## YOUR GOAL
Render the data below as a numbered list, starting at its first line and ending at the line containing "Reading: value=120.91 unit=mm", both lines included, with blank lines omitted. Exclude the pictures from your answer.

## AVAILABLE RECORDS
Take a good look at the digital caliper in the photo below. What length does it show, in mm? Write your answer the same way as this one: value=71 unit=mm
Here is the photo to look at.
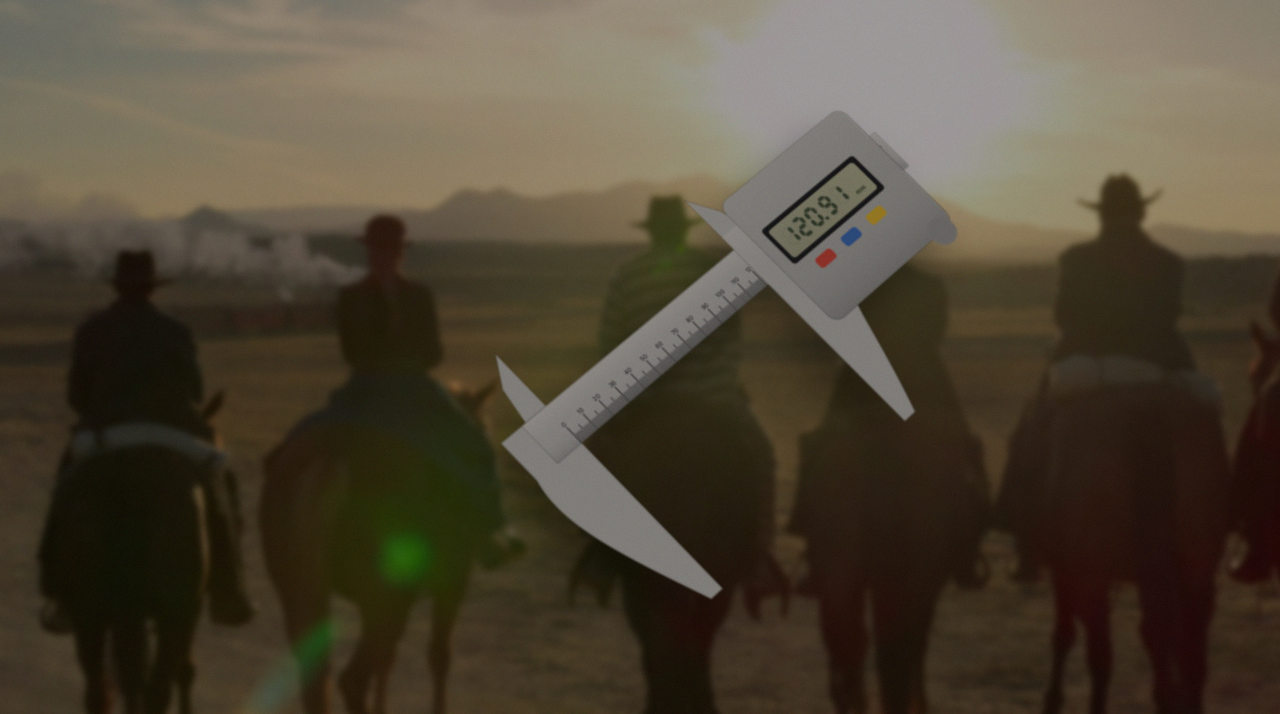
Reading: value=120.91 unit=mm
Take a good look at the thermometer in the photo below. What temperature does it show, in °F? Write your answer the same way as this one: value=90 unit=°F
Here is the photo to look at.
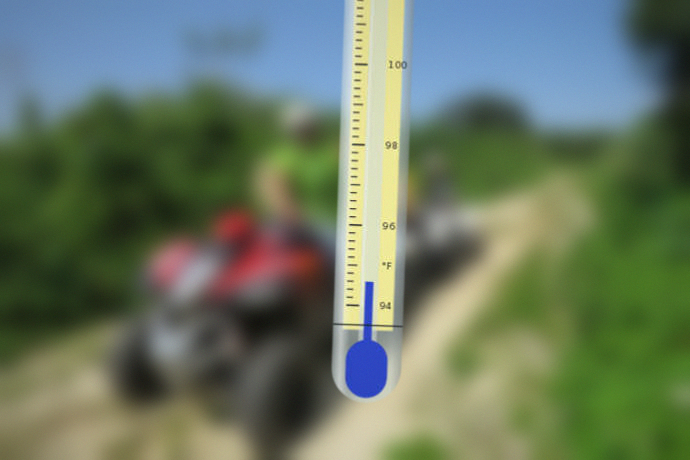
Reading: value=94.6 unit=°F
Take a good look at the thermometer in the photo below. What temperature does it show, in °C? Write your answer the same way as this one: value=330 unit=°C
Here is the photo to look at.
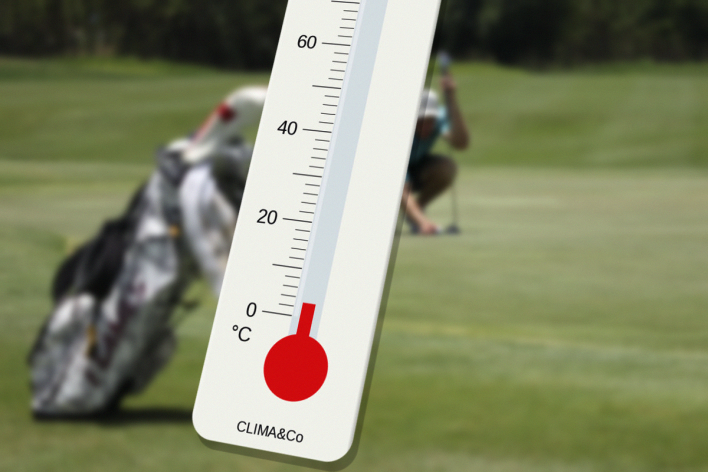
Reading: value=3 unit=°C
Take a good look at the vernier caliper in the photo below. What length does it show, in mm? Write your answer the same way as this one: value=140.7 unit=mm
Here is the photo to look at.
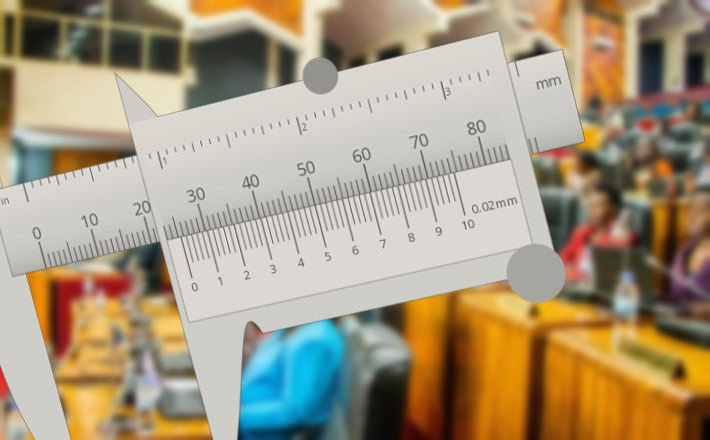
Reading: value=25.5 unit=mm
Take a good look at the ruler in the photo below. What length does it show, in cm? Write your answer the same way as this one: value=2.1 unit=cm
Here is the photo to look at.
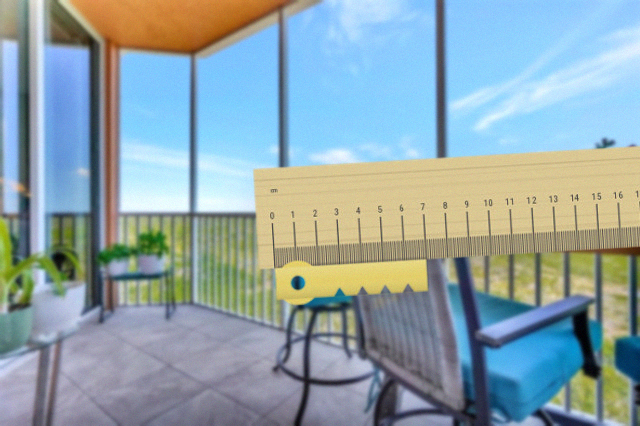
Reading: value=7 unit=cm
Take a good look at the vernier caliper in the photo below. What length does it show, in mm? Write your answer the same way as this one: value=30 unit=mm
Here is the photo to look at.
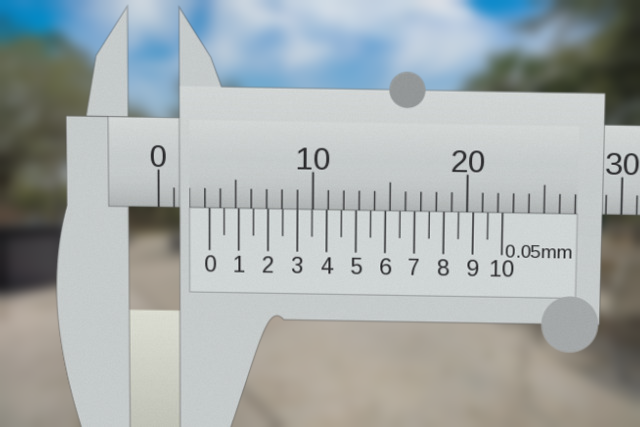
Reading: value=3.3 unit=mm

## EXERCISE ANSWER
1. Take a good look at the digital caliper in the photo below. What length does it show, in mm? Write your answer the same way as this one: value=71 unit=mm
2. Here is the photo to look at.
3. Reading: value=120.91 unit=mm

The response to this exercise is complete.